Arriba la noche y con ella la frescura. Decides caminar un poco, recorrer tu territorio como lo hicieron tu padre, tu abuelo y tus antepasados durante los últimos tres millones de años.   Debes cuidar tu harem y tus pequeños. Ya si el hambre es insomne, buscarás algún rastro de comida. La brisa nocturna, esa que no olvida en sus aires el calor quemante del mediodía, trae consigo aromas disparadores de tu atención.

Olfateas, ubicas la dirección y caminas hacia donde tus sentidos te indican. Divisas una presa, sabes que está herida por el olor a sangre fresca, sin duda sufre y será poco probable que pueda escapar a tus colmillos. La sigues. Aumenta sospechosamente el paso para siempre estar ligeramente delante. El runrún del abejorro metálico se intensifica. Aceleras. La persigues. Continúa a la misma distancia. Algo raro pasa. Se detiene. Tú también.

Hueles otro animal. Es El Sanguinario, La Plaga, el más odiado por todos los seres vivos de este planeta, el que no mata para comer, ni para defenderse, ni para proteger a sus crías; ¿¡quién es este engendro de la naturaleza!? Un puyazo de metal se clava en tu cuerpo rompiendo las carnes.
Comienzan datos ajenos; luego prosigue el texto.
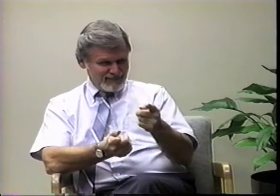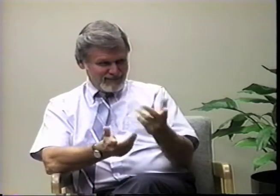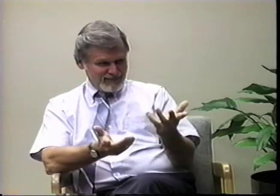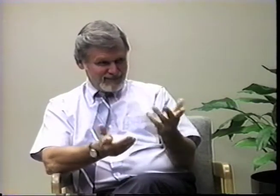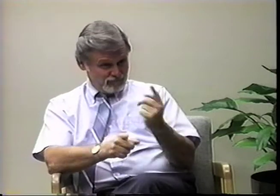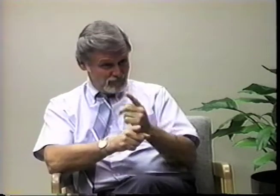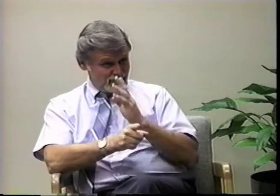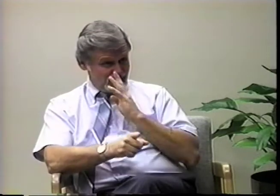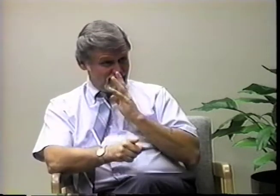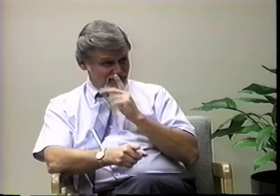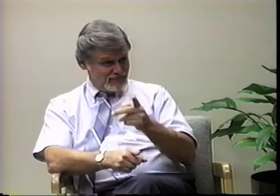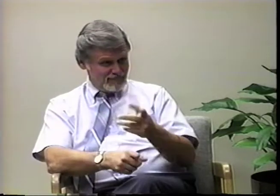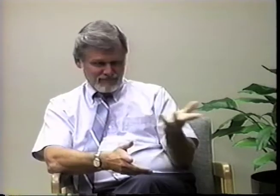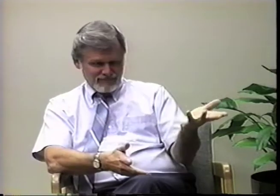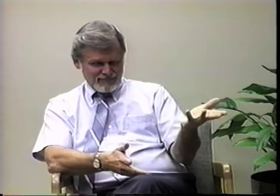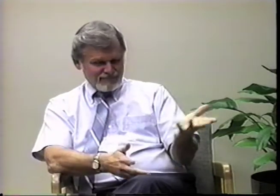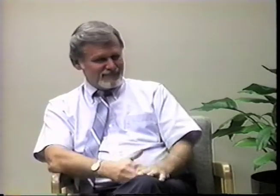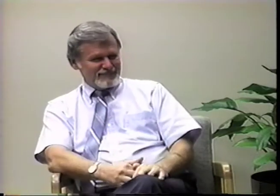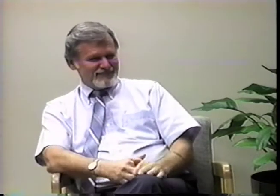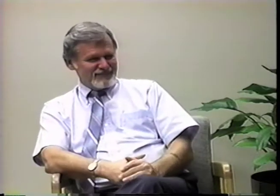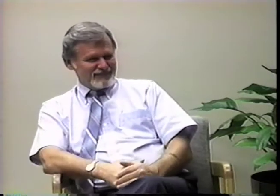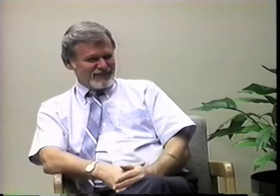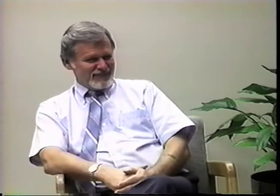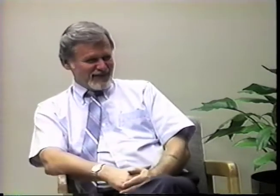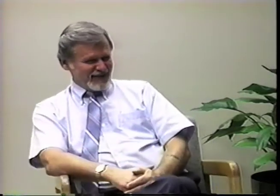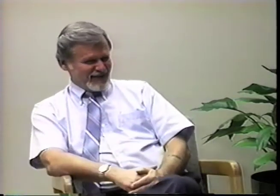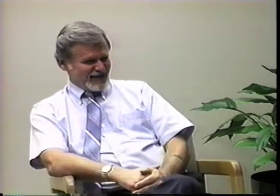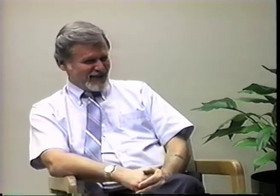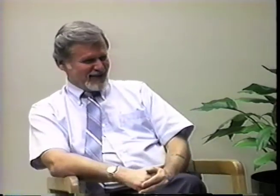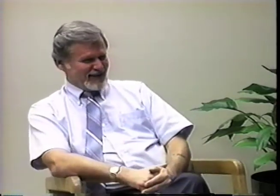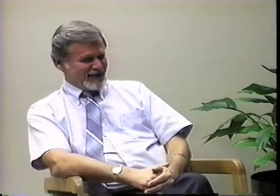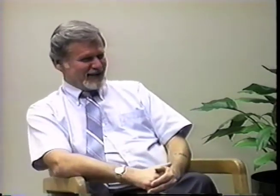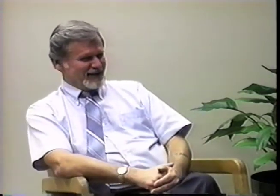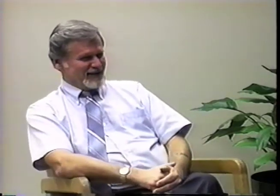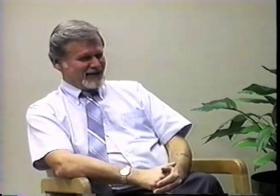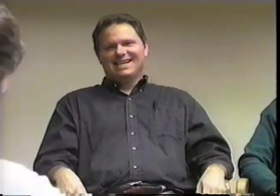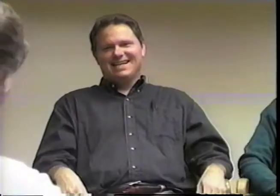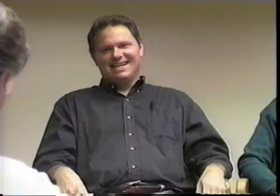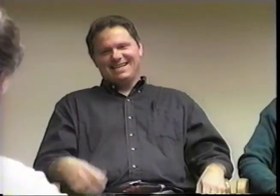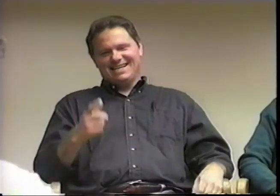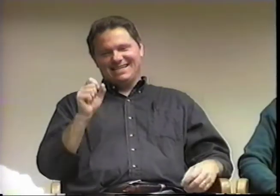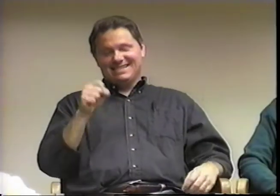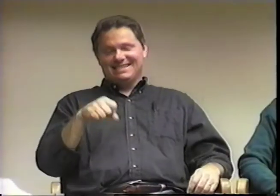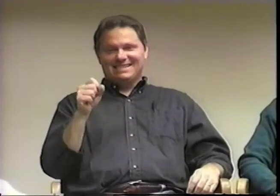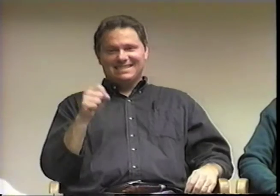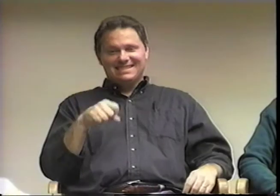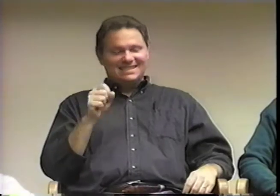Or, do you want to add anything?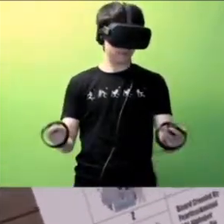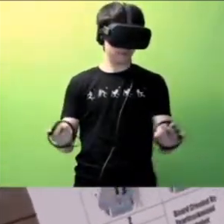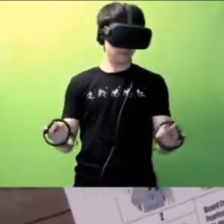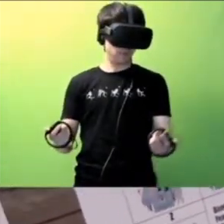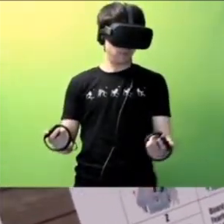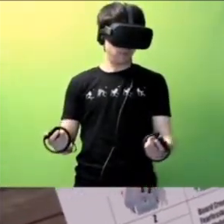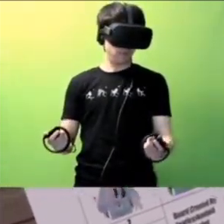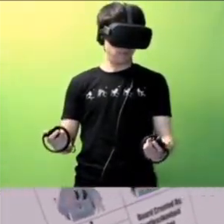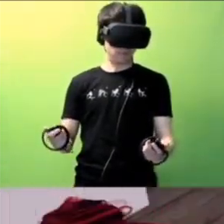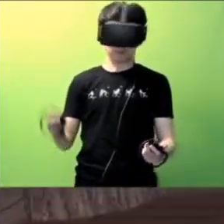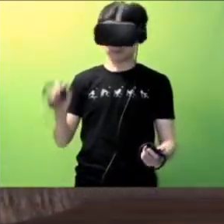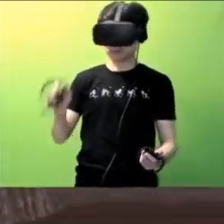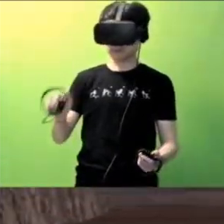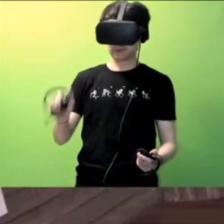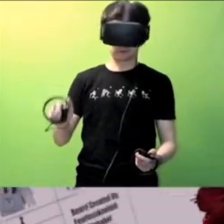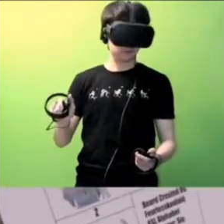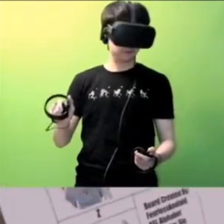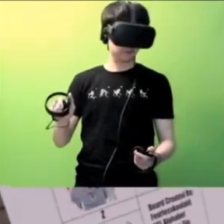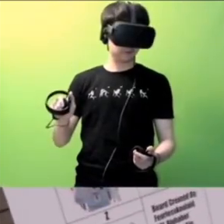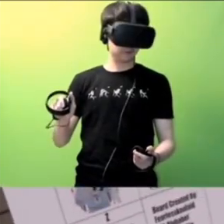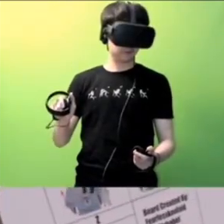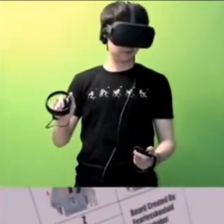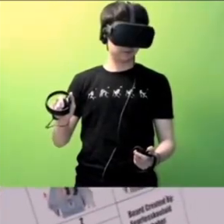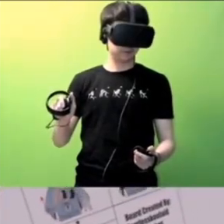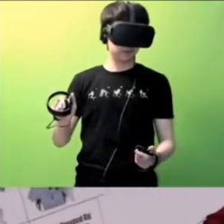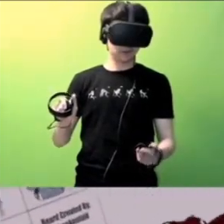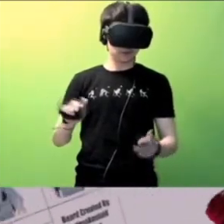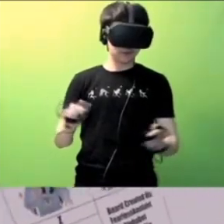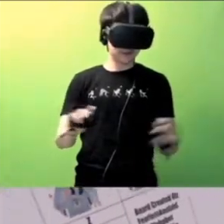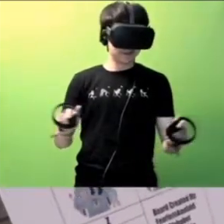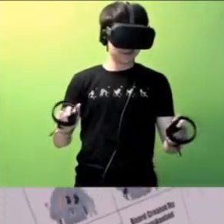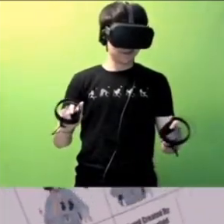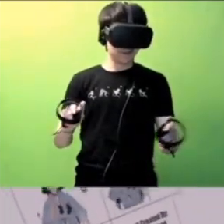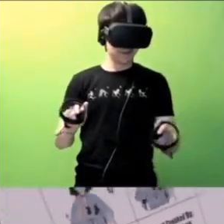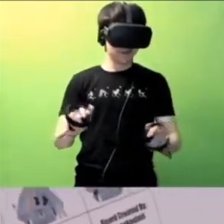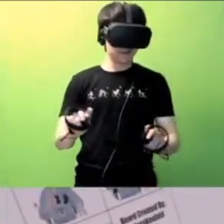Oh, he is the Deaf YouTuber!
Has sido engañado. Huyes velozmente. A lo lejos se escucha el ruido sordo del zumbido acosador.

Pasa la noche, continúas caminando, como si existiera un lugar que te salvase de la muerte, como si existiera un alguien que te defendiese de la guadaña. Estás solo. Como has estado desde que naciste. El Dorado te mira. Te susurra que ya no lo volverás a ver. Se despide de ti para siempre. Tus ojos le corresponden. Ahora te cubre la negrura. El manto donde se ocultan los espíritus ancestrales, pero en el cual viven también subrepticiamente los demonios. Tus 250 kilogramos de peso cobran sus intereses, se inflan, como si fueran deudas tercermundistas. Sientes que cargas 300 kilogramos, 500 kilogramos, una tonelada. La devaluación biológica de tu cuerpo va en picada. Llevas 24 horas escapando del Mal. Con cada paso dado has ido derramando tu esencia, has teñido el suelo africano con un camino punteado de rojo, un rojo que se transforma en granate.
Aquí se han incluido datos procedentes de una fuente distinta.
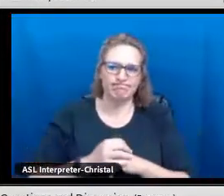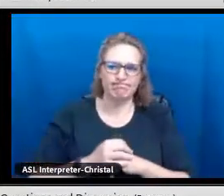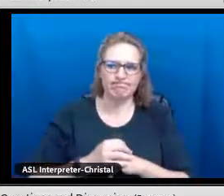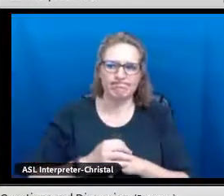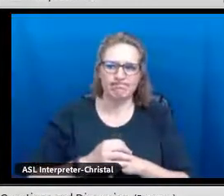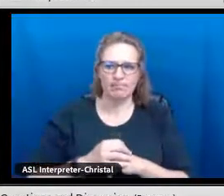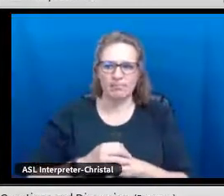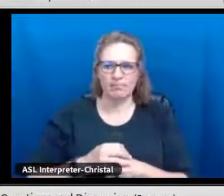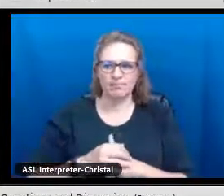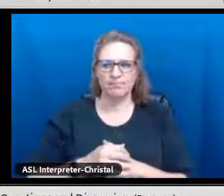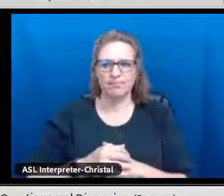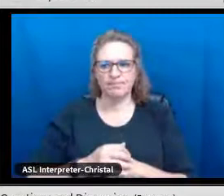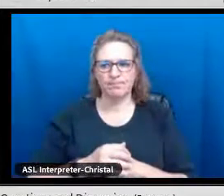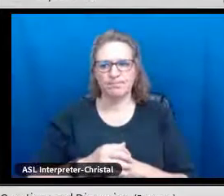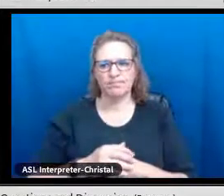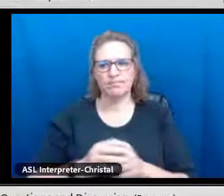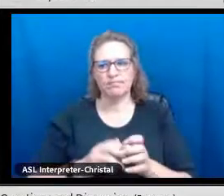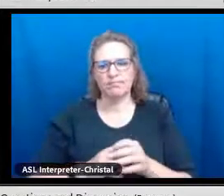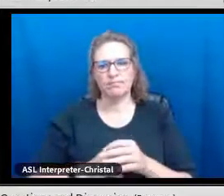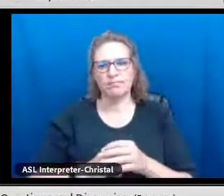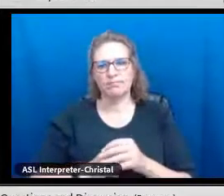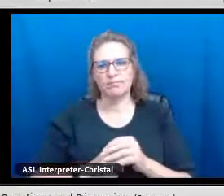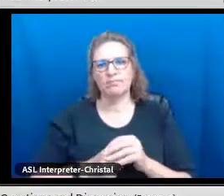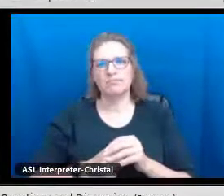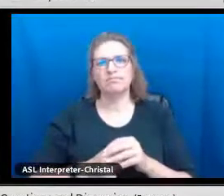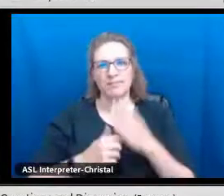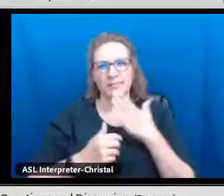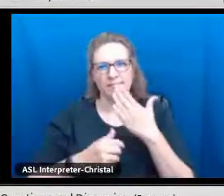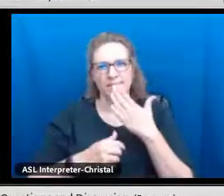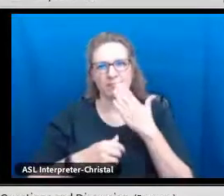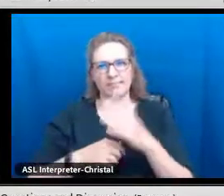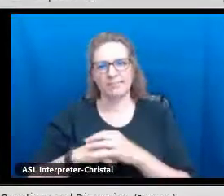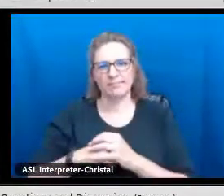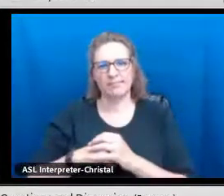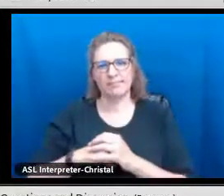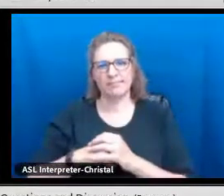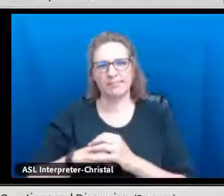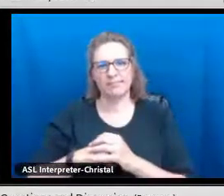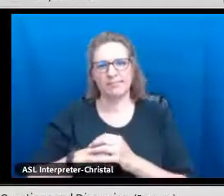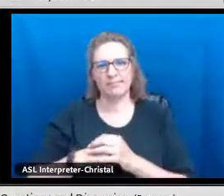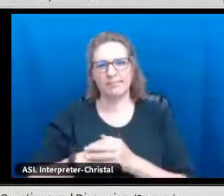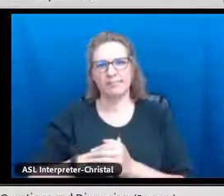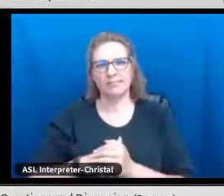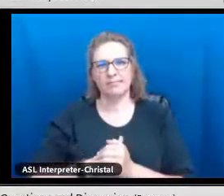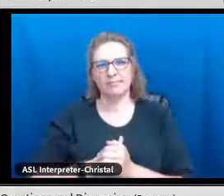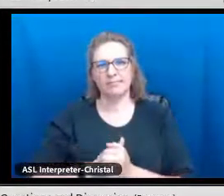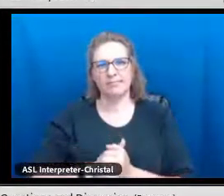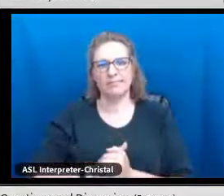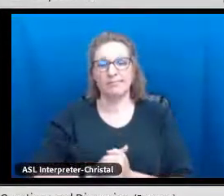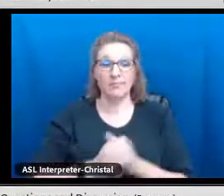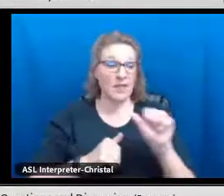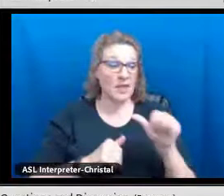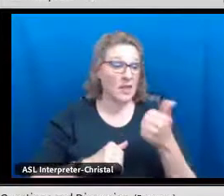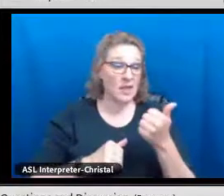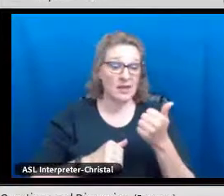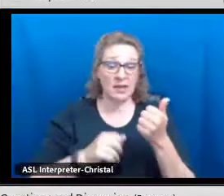that will allow that language to be nurtured to achieve that end goal.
África conoce el tono, sabe lo que acontece. Percibe el efluvio de muerte; sin embargo, conoce hazañas donde La Flaca perdió y regresó con sus manos huesudas vacías. Leones, cebras, jirafas, ñues, elefantes, rinocerontes, onzas, micos; adultos y pequeños, a veces han logrado burlarla. Pero esa no será tu historia. Nada importa que seas el emblema del Parque Nacional de Hwange, el más grande de Zimbabue. Tampoco que traigas un collar con un aparato geolocalizador (GPS), puesto en ti por miembros de la universidad británica de Oxford, como apoyo para un estudio sobre la longevidad de los leones. No, nada te salvará de un imbécil con dinero.

La sombra de medio mundo envejece a la par que tu impulso vital. Has dado 13 vueltas al sol. Son muchos giros para un león, normalmente alcanzan unos ocho. Tropiezas. Tus dos metros y medio de magnificencia caen al fin. Tu fuerza y aliento se disuelven. Oyes acercarse al abejorro diabólico. Luego a varios hombres. Un tiro cobarde te quita el alma. Un cuchillo asesino te degüella, decapita y desuella.